- [Exercise inputs]
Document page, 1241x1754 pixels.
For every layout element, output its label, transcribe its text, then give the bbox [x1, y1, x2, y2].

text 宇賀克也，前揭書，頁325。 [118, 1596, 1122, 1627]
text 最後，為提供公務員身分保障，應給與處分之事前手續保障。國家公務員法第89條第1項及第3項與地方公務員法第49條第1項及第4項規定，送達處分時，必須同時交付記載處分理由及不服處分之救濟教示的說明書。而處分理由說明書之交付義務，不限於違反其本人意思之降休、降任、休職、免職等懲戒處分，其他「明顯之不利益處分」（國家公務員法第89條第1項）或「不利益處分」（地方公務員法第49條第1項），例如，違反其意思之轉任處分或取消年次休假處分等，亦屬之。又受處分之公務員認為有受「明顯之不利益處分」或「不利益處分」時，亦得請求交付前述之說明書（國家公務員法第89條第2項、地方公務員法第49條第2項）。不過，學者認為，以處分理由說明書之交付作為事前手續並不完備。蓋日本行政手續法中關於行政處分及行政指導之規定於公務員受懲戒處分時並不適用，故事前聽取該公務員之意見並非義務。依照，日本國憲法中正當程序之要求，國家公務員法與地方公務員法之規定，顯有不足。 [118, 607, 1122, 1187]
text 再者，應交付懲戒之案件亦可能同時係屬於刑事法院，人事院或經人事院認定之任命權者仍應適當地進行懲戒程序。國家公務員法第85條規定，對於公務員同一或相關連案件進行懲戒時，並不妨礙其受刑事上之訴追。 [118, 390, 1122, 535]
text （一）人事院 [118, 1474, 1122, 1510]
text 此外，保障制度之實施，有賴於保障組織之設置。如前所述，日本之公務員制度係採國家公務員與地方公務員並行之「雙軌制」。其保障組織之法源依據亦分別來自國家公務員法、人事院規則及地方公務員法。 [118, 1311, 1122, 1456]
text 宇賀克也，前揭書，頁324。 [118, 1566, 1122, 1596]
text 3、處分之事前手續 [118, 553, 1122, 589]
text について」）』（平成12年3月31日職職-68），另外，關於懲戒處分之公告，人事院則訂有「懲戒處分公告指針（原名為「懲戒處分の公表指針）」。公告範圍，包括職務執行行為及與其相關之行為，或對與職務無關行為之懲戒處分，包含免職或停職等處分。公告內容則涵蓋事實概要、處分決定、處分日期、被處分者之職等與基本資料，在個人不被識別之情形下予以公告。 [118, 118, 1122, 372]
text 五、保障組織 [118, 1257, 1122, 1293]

- [Set task] Please retype every line of the records above, character for character.

- [Output for this task]
Document page, 1241x1754 pixels.
For every layout element, output its label, transcribe its text, then give the bbox [x1, y1, x2, y2].

text 宇賀克也，前揭書，頁325。 [118, 1596, 1122, 1627]
text 最後，為提供公務員身分保障，應給與處分之事前手續保障。國家公務員法第89條第1項及第3項與地方公務員法第49條第1項及第4項規定，送達處分時，必須同時交付記載處分理由及不服處分之救濟教示的說明書。而處分理由說明書之交付義務，不限於違反其本人意思之降休、降任、休職、免職等懲戒處分，其他「明顯之不利益處分」（國家公務員法第89條第1項）或「不利益處分」（地方公務員法第49條第1項），例如，違反其意思之轉任處分或取消年次休假處分等，亦屬之。又受處分之公務員認為有受「明顯之不利益處分」或「不利益處分」時，亦得請求交付前述之說明書（國家公務員法第89條第2項、地方公務員法第49條第2項）。不過，學者認為，以處分理由說明書之交付作為事前手續並不完備。蓋日本行政手續法中關於行政處分及行政指導之規定於公務員受懲戒處分時並不適用，故事前聽取該公務員之意見並非義務。依照，日本國憲法中正當程序之要求，國家公務員法與地方公務員法之規定，顯有不足。 [118, 607, 1122, 1187]
text 再者，應交付懲戒之案件亦可能同時係屬於刑事法院，人事院或經人事院認定之任命權者仍應適當地進行懲戒程序。國家公務員法第85條規定，對於公務員同一或相關連案件進行懲戒時，並不妨礙其受刑事上之訴追。 [118, 390, 1122, 535]
text （一）人事院 [118, 1474, 1122, 1510]
text 此外，保障制度之實施，有賴於保障組織之設置。如前所述，日本之公務員制度係採國家公務員與地方公務員並行之「雙軌制」。其保障組織之法源依據亦分別來自國家公務員法、人事院規則及地方公務員法。 [118, 1311, 1122, 1456]
text 宇賀克也，前揭書，頁324。 [118, 1566, 1122, 1596]
text 3、處分之事前手續 [118, 553, 1122, 589]
text について」）』（平成12年3月31日職職-68），另外，關於懲戒處分之公告，人事院則訂有「懲戒處分公告指針（原名為「懲戒處分の公表指針）」。公告範圍，包括職務執行行為及與其相關之行為，或對與職務無關行為之懲戒處分，包含免職或停職等處分。公告內容則涵蓋事實概要、處分決定、處分日期、被處分者之職等與基本資料，在個人不被識別之情形下予以公告。 [118, 118, 1122, 372]
text 五、保障組織 [118, 1257, 1122, 1293]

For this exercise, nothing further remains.